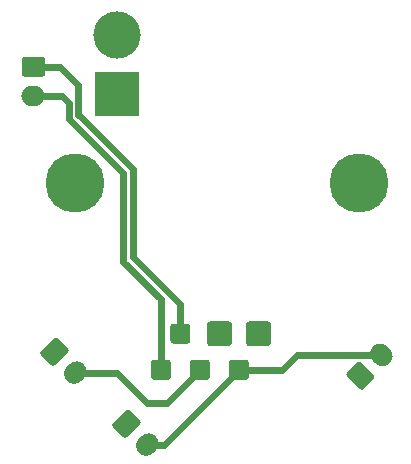
<source format=gbr>
G04 #@! TF.GenerationSoftware,KiCad,Pcbnew,(5.1.6)-1*
G04 #@! TF.CreationDate,2020-11-03T23:41:07+03:00*
G04 #@! TF.ProjectId,UlTi_head_connector,556c5469-5f68-4656-9164-5f636f6e6e65,rev?*
G04 #@! TF.SameCoordinates,Original*
G04 #@! TF.FileFunction,Copper,L2,Bot*
G04 #@! TF.FilePolarity,Positive*
%FSLAX46Y46*%
G04 Gerber Fmt 4.6, Leading zero omitted, Abs format (unit mm)*
G04 Created by KiCad (PCBNEW (5.1.6)-1) date 2020-11-03 23:41:07*
%MOMM*%
%LPD*%
G01*
G04 APERTURE LIST*
G04 #@! TA.AperFunction,ComponentPad*
%ADD10O,2.000000X1.700000*%
G04 #@! TD*
G04 #@! TA.AperFunction,ComponentPad*
%ADD11C,4.000000*%
G04 #@! TD*
G04 #@! TA.AperFunction,ComponentPad*
%ADD12R,3.800000X3.800000*%
G04 #@! TD*
G04 #@! TA.AperFunction,ViaPad*
%ADD13C,5.000000*%
G04 #@! TD*
G04 #@! TA.AperFunction,Conductor*
%ADD14C,0.600000*%
G04 #@! TD*
G04 APERTURE END LIST*
G04 #@! TA.AperFunction,ComponentPad*
G36*
G01*
X122648000Y-67094000D02*
X122648000Y-65494000D01*
G75*
G02*
X122898000Y-65244000I250000J0D01*
G01*
X124498000Y-65244000D01*
G75*
G02*
X124748000Y-65494000I0J-250000D01*
G01*
X124748000Y-67094000D01*
G75*
G02*
X124498000Y-67344000I-250000J0D01*
G01*
X122898000Y-67344000D01*
G75*
G02*
X122648000Y-67094000I0J250000D01*
G01*
G37*
G04 #@! TD.AperFunction*
G04 #@! TA.AperFunction,ComponentPad*
G36*
G01*
X119346000Y-67094000D02*
X119346000Y-65494000D01*
G75*
G02*
X119596000Y-65244000I250000J0D01*
G01*
X121196000Y-65244000D01*
G75*
G02*
X121446000Y-65494000I0J-250000D01*
G01*
X121446000Y-67094000D01*
G75*
G02*
X121196000Y-67344000I-250000J0D01*
G01*
X119596000Y-67344000D01*
G75*
G02*
X119346000Y-67094000I0J250000D01*
G01*
G37*
G04 #@! TD.AperFunction*
G04 #@! TA.AperFunction,ComponentPad*
G36*
G01*
X113582660Y-75186792D02*
X113794792Y-74974660D01*
G75*
G02*
X114996874Y-74974660I601041J-601041D01*
G01*
X114996874Y-74974660D01*
G75*
G02*
X114996874Y-76176742I-601041J-601041D01*
G01*
X114784742Y-76388874D01*
G75*
G02*
X113582660Y-76388874I-601041J601041D01*
G01*
X113582660Y-76388874D01*
G75*
G02*
X113582660Y-75186792I601041J601041D01*
G01*
G37*
G04 #@! TD.AperFunction*
G04 #@! TA.AperFunction,ComponentPad*
G36*
G01*
X111390629Y-73843289D02*
X112451289Y-72782629D01*
G75*
G02*
X112804843Y-72782629I176777J-176777D01*
G01*
X113653371Y-73631157D01*
G75*
G02*
X113653371Y-73984711I-176777J-176777D01*
G01*
X112592711Y-75045371D01*
G75*
G02*
X112239157Y-75045371I-176777J176777D01*
G01*
X111390629Y-74196843D01*
G75*
G02*
X111390629Y-73843289I176777J176777D01*
G01*
G37*
G04 #@! TD.AperFunction*
D10*
X104648000Y-46188000D03*
G04 #@! TA.AperFunction,ComponentPad*
G36*
G01*
X103898000Y-42838000D02*
X105398000Y-42838000D01*
G75*
G02*
X105648000Y-43088000I0J-250000D01*
G01*
X105648000Y-44288000D01*
G75*
G02*
X105398000Y-44538000I-250000J0D01*
G01*
X103898000Y-44538000D01*
G75*
G02*
X103648000Y-44288000I0J250000D01*
G01*
X103648000Y-43088000D01*
G75*
G02*
X103898000Y-42838000I250000J0D01*
G01*
G37*
G04 #@! TD.AperFunction*
G04 #@! TA.AperFunction,ComponentPad*
G36*
G01*
X133606792Y-68789340D02*
X133394660Y-68577208D01*
G75*
G02*
X133394660Y-67375126I601041J601041D01*
G01*
X133394660Y-67375126D01*
G75*
G02*
X134596742Y-67375126I601041J-601041D01*
G01*
X134808874Y-67587258D01*
G75*
G02*
X134808874Y-68789340I-601041J-601041D01*
G01*
X134808874Y-68789340D01*
G75*
G02*
X133606792Y-68789340I-601041J601041D01*
G01*
G37*
G04 #@! TD.AperFunction*
G04 #@! TA.AperFunction,ComponentPad*
G36*
G01*
X132263289Y-70981371D02*
X131202629Y-69920711D01*
G75*
G02*
X131202629Y-69567157I176777J176777D01*
G01*
X132051157Y-68718629D01*
G75*
G02*
X132404711Y-68718629I176777J-176777D01*
G01*
X133465371Y-69779289D01*
G75*
G02*
X133465371Y-70132843I-176777J-176777D01*
G01*
X132616843Y-70981371D01*
G75*
G02*
X132263289Y-70981371I-176777J176777D01*
G01*
G37*
G04 #@! TD.AperFunction*
G04 #@! TA.AperFunction,ComponentPad*
G36*
G01*
X107486660Y-69090792D02*
X107698792Y-68878660D01*
G75*
G02*
X108900874Y-68878660I601041J-601041D01*
G01*
X108900874Y-68878660D01*
G75*
G02*
X108900874Y-70080742I-601041J-601041D01*
G01*
X108688742Y-70292874D01*
G75*
G02*
X107486660Y-70292874I-601041J601041D01*
G01*
X107486660Y-70292874D01*
G75*
G02*
X107486660Y-69090792I601041J601041D01*
G01*
G37*
G04 #@! TD.AperFunction*
G04 #@! TA.AperFunction,ComponentPad*
G36*
G01*
X105294629Y-67747289D02*
X106355289Y-66686629D01*
G75*
G02*
X106708843Y-66686629I176777J-176777D01*
G01*
X107557371Y-67535157D01*
G75*
G02*
X107557371Y-67888711I-176777J-176777D01*
G01*
X106496711Y-68949371D01*
G75*
G02*
X106143157Y-68949371I-176777J176777D01*
G01*
X105294629Y-68100843D01*
G75*
G02*
X105294629Y-67747289I176777J176777D01*
G01*
G37*
G04 #@! TD.AperFunction*
D11*
X111760000Y-40974000D03*
D12*
X111760000Y-45974000D03*
G04 #@! TA.AperFunction,ComponentPad*
G36*
G01*
X114593000Y-69942000D02*
X114593000Y-68742000D01*
G75*
G02*
X114843000Y-68492000I250000J0D01*
G01*
X116043000Y-68492000D01*
G75*
G02*
X116293000Y-68742000I0J-250000D01*
G01*
X116293000Y-69942000D01*
G75*
G02*
X116043000Y-70192000I-250000J0D01*
G01*
X114843000Y-70192000D01*
G75*
G02*
X114593000Y-69942000I0J250000D01*
G01*
G37*
G04 #@! TD.AperFunction*
G04 #@! TA.AperFunction,ComponentPad*
G36*
G01*
X116244000Y-66894000D02*
X116244000Y-65694000D01*
G75*
G02*
X116494000Y-65444000I250000J0D01*
G01*
X117694000Y-65444000D01*
G75*
G02*
X117944000Y-65694000I0J-250000D01*
G01*
X117944000Y-66894000D01*
G75*
G02*
X117694000Y-67144000I-250000J0D01*
G01*
X116494000Y-67144000D01*
G75*
G02*
X116244000Y-66894000I0J250000D01*
G01*
G37*
G04 #@! TD.AperFunction*
G04 #@! TA.AperFunction,ComponentPad*
G36*
G01*
X121197000Y-69942000D02*
X121197000Y-68742000D01*
G75*
G02*
X121447000Y-68492000I250000J0D01*
G01*
X122647000Y-68492000D01*
G75*
G02*
X122897000Y-68742000I0J-250000D01*
G01*
X122897000Y-69942000D01*
G75*
G02*
X122647000Y-70192000I-250000J0D01*
G01*
X121447000Y-70192000D01*
G75*
G02*
X121197000Y-69942000I0J250000D01*
G01*
G37*
G04 #@! TD.AperFunction*
G04 #@! TA.AperFunction,ComponentPad*
G36*
G01*
X117895000Y-69942000D02*
X117895000Y-68742000D01*
G75*
G02*
X118145000Y-68492000I250000J0D01*
G01*
X119345000Y-68492000D01*
G75*
G02*
X119595000Y-68742000I0J-250000D01*
G01*
X119595000Y-69942000D01*
G75*
G02*
X119345000Y-70192000I-250000J0D01*
G01*
X118145000Y-70192000D01*
G75*
G02*
X117895000Y-69942000I0J250000D01*
G01*
G37*
G04 #@! TD.AperFunction*
D13*
X108204000Y-53492400D03*
X132207000Y-53505100D03*
D14*
X108193767Y-69585767D02*
X111749767Y-69585767D01*
X111749767Y-69585767D02*
X114300000Y-72136000D01*
X115951000Y-72136000D02*
X118745000Y-69342000D01*
X114300000Y-72136000D02*
X115951000Y-72136000D01*
X134101767Y-68082233D02*
X126989767Y-68082233D01*
X125730000Y-69342000D02*
X122047000Y-69342000D01*
X126989767Y-68082233D02*
X125730000Y-69342000D01*
X115707233Y-75681767D02*
X122047000Y-69342000D01*
X114289767Y-75681767D02*
X115707233Y-75681767D01*
X117094000Y-63817500D02*
X117094000Y-66294000D01*
X113061116Y-59784616D02*
X117094000Y-63817500D01*
X108470700Y-47790100D02*
X113061116Y-52380516D01*
X113061116Y-52380516D02*
X113061116Y-59784616D01*
X108458000Y-47790100D02*
X108470700Y-47790100D01*
X108458000Y-45212000D02*
X108458000Y-47790100D01*
X106934000Y-43688000D02*
X108458000Y-45212000D01*
X104648000Y-43688000D02*
X106934000Y-43688000D01*
X107657990Y-46736000D02*
X107657990Y-48121474D01*
X104648000Y-46188000D02*
X107109990Y-46188000D01*
X107109990Y-46188000D02*
X107657990Y-46736000D01*
X109866616Y-50330100D02*
X109879316Y-50330100D01*
X107657990Y-48121474D02*
X109866616Y-50330100D01*
X112261108Y-60191108D02*
X115443000Y-63373000D01*
X112261108Y-52711892D02*
X112261108Y-60191108D01*
X109879316Y-50330100D02*
X112261108Y-52711892D01*
X115443000Y-63373000D02*
X115443000Y-69342000D01*
M02*

</source>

........

• _Exercise goal_
Pick out, from the lines above, every one that contains the string "format".

• _Finished exercise_
<source format=gbr>
G04 Gerber Fmt 4.6, Leading zero omitted, Abs format (unit mm)*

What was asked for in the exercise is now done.